The insoluble molecules can be visualized in the tissue as nonbranching beta pleated sheets that stain positive for Congo red. Unless the stain is performed properly, there may be a 10–15% false-positive rate and a 10–15% false-negative rate. Unfortunately, the stain is infrequently performed because pathologists do not often have amyloidosis as a differential diagnosis unless the clinician has alerted the pathologist. Diagnosis of amyloid is made only when a biopsy is positive.
Types of Amyloid
Local amyloid—This type may form without systemic deposition in skin, the larynx/bronchus or bladder, or less often, the breast or lung.
AL (amyloid from light chain)—AL patients frequently experience malaise, weight loss and fatigue. They often have proteinuria with or without decreased glomerular filtration rate. Approximately 45% of patients with amyloidosis have cardiac symptoms that present as congestive heart failure, restrictive cardiomyopathy, edema, arrhythmia and/or heart block. In addition, approximately one-third of patients have neuropathy that presents in peripheral sensory and motor nerves or in autonomic nerves. Foot pain is especially common in these individuals, for which a patient may be referred to rheumatology.
AA (amyloid from serum amyloid A deposition)—Amyloid A (AA) amyloidosis is more likely to be seen by rheumatologists outside the U.S. It is caused by chronic uncontrolled inflammation and can result from tuberculosis, osteomyelitis, rheumatoid arthritis, ankylosing spondylitis, Crohn’s disease, juvenile idiopathic arthritis and psoriatic arthritis, among other causes (see sidebar below).
ATTRm (amyloid from point mutation of transthyretin)—Most rheumatologists won’t encounter transthyretin-related neuropathic amyloidoses (ATTRm), rare, familial forms of amyloidosis first described in 1952. Most often, ATTRm presents with neuropathy, cardiomyopathy and nephropathy.
More than 120 point mutations have been described that result in familial ATTR, but some mutations are more common than others.

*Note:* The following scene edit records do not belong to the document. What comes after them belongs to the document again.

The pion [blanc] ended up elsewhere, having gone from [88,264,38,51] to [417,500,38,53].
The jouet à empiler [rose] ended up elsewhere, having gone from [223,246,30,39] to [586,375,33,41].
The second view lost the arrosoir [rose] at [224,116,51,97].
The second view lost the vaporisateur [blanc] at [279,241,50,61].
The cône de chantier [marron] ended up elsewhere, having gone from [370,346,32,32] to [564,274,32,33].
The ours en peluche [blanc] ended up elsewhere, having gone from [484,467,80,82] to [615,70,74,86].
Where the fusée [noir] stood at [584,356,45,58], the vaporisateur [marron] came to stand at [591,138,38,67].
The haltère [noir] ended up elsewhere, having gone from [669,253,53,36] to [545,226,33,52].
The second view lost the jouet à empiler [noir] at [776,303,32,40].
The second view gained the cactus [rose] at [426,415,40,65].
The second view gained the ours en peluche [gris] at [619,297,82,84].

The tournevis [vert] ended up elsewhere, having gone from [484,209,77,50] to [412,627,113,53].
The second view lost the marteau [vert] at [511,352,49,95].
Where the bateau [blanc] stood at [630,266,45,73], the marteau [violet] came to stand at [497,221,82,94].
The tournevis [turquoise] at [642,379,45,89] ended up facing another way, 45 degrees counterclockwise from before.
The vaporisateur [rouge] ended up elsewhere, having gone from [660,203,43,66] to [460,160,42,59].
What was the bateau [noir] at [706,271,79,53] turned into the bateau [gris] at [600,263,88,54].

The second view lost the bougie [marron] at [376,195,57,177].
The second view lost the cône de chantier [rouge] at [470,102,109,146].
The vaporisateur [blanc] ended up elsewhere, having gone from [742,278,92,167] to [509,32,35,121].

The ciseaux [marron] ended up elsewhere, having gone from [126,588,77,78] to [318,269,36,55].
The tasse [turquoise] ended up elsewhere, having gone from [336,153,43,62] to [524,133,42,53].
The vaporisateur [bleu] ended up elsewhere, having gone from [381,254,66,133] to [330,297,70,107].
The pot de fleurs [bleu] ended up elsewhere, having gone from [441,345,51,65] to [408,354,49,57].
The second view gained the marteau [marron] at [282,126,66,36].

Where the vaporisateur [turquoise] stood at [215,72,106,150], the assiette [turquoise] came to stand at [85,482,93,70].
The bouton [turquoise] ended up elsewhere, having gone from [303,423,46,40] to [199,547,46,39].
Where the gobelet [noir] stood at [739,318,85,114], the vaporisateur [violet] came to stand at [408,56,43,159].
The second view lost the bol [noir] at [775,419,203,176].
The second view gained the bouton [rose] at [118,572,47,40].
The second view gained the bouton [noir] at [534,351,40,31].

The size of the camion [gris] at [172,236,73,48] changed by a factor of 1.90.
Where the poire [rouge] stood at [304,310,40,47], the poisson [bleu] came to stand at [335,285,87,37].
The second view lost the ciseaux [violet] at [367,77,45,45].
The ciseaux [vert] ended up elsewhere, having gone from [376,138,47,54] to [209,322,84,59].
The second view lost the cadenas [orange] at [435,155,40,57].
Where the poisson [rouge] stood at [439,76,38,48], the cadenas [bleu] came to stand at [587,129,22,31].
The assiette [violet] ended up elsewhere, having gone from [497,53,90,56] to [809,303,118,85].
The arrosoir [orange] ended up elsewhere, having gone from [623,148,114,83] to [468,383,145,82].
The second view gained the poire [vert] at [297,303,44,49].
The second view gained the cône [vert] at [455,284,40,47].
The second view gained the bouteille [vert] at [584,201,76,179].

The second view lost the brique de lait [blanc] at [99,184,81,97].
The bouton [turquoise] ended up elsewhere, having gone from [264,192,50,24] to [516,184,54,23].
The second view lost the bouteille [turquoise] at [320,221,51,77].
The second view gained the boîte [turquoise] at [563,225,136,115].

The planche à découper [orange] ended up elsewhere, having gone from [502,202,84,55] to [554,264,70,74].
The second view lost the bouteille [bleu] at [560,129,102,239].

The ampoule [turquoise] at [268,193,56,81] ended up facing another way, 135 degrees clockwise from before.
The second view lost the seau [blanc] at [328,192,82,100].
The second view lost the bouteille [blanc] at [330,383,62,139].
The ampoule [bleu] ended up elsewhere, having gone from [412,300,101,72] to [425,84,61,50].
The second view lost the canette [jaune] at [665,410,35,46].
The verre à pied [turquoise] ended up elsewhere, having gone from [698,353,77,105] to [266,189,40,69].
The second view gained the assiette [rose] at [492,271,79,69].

A Portuguese mutation has a high penetrance, and thus, most individuals who inherit the gene will express symptoms of disease. The age of onset of individuals with the Portuguese mutation is 25–30 years. These individuals experience progressive peripheral sensorimotor neuropathy, followed by cardiac and renal symptoms. The patient often dies within 10 years of diagnosis, if untreated.